Mutual Funds, which deploy money exclusively in shares of PSUs, are among the only three equity fund categories that have given positive returns so far in 2026.
PSU mutual funds defy market slump in 2026 with strong three- and five-year returns
With equities on a steady downward spiral due to a host of factors, including the war in the Middle East, is there any sliver of hope left in the space? While most equity mutual fund (MF) categories have slipped into the red during the short-term and have not generated great returns in the three and five-year timeframe, funds that invest in shares of PSUs (Public Sector Units) have been an exception.
MFs, which deploy money exclusively in shares of PSUs, are among the only three equity fund categories that have given positive returns so far in 2026. Incidentally, the category is the best performer among equity funds in the three and five-year horizon offering investors 30.5% and 27.3% (as on March 11) returns on an annualised basis during the timeframe.
Data as on March 11, 2026
While the best performer among equity PSU MFs surged nearly 29% in the last one year, the worst performer declined by about 5.6% during the period.
But there are only a handful of funds (seven to be precise) to choose from in the category. And the portfolios of these funds are heavily stacked in favour of PSU banks and companies engaged in the energy and utilities businesses.
State Bank of India (SBI), Bharat Petroleum Corporation (BPCL), Bank of Baroda and NTPC are among the top picks of equity MFs investing in PSUs.

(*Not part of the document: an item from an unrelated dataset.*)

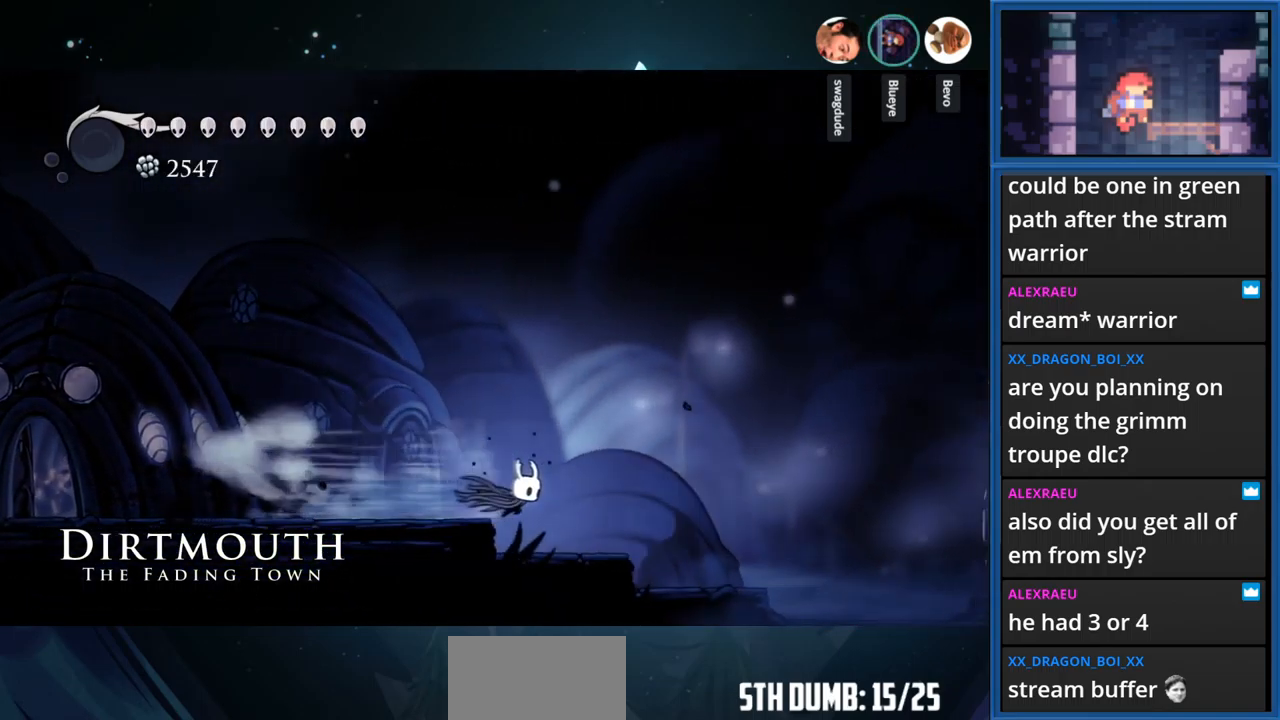
{"buttons": ["R1", "DPAD_RIGHT"], "right_stick": "center", "events": [[83, "R1", "up"], [466, "R1", "down"]]}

The scrips of these PSUs have been among the best performers on the bourses.
While the SBI scrip has soared by 49.3% in absolute terms during the last one year compared to the 5.7% recorded by NIFTY-50 index, Bank of Baroda surged by 42.8%, BPCL increased by 22.9% and NTPC was up by 17.4%.
“The strong performance of equity mutual funds investing in PSU stocks has largely been driven by a combination of earnings recovery, valuation re-rating and policy support,” said Rajani Tandale, senior vice president, mutual fund, 1 Finance, a personal finance advisory firm. “PSU funds delivered strong returns driven by valuation re-rating from historically low levels, with stocks moving from cheap to reasonable valuations,” said Swati Jain, CEO, Wealth, Arihant Capital Markets.
With many PSUs having presence in infrastructure-related sectors, the government’s increased focus on them has had a positive impact on companies. The allocation for infrastructure spending, as a percentage of GDP (gross domestic product), has increased from 1.13% in 2019-20 to a projected 3.2% in 2026-27. If the government continues to spend big on infrastructure, PSUs would gain. PSUs saw an uptick in their fortunes in tune with the government’s spending on the sector to improve the overall economy, say experts.
“Over the past few years, PSU banks have significantly improved their balance sheets with a sharp decline in NPAs, while the government’s sustained infrastructure and capital expenditure push has supported sectors such as defence, power and energy where many PSUs operate,” Tandale said. “These funds also benefited from starting at relatively depressed valuations, so the rally reflected both improved fundamentals and a market re-rating of the sector,” she said.
The union government’s sustained commitment to infrastructure-led economic growth with increase in capital expenditure to a record ₹12.2 lakh crore in the budget for 2026.27, alongside the proposed ‘Infrastructure Risk Guarantee Fund’, meaningfully improves project viability, enhances risk-sharing, and will further mobilises long-duration institutional capital, say industry experts.
Can the category sustain the momentum? Advisors say that these funds would not be able to match the current performance. “Expecting the same pace of returns going forward may not be realistic. From here, performance will depend more on earnings delivery and execution rather than valuation expansion,” Tandale said.
“Power generation companies like NTPC and GAIL, shipping companies like SCI, fertilizer companies like NFL, RCF will face pressure due to higher input costs (due to the Iran-Israel war). This can affect the performance of the overall PSUs in the medium term,” Jain said. “The structural capex cycle, governance reforms, strong order books will help PSUs in the long term. The future returns from these funds will depend far more on earnings growth and actual execution of government capex plans,” she said.
How much should investors allocate to thematic funds such as equity MFs investing in PSUs? “Investors should also recognise that sectoral or thematic calls, including PSU-focused strategies, are inherently high-risk bets because they involve concentrated exposure to a narrow segment of the market and are often linked to policy cycles,” Tandale said.
“Go for PSU or any thematic funds only if you have a high-risk appetite, lots of patience to endure negative and below-industry average returns for a few years and also have the know-how of when to get in and out of these funds,” Jain said.
“For most retail investors the core of the portfolio should remain in diversified categories such as flexi-cap funds, which offer broader market exposure and better risk diversification over long investment horizons,” Tandale said. “Invest in well-diversified flexi cap funds, so the fund manager can do the job for you,” Jain said.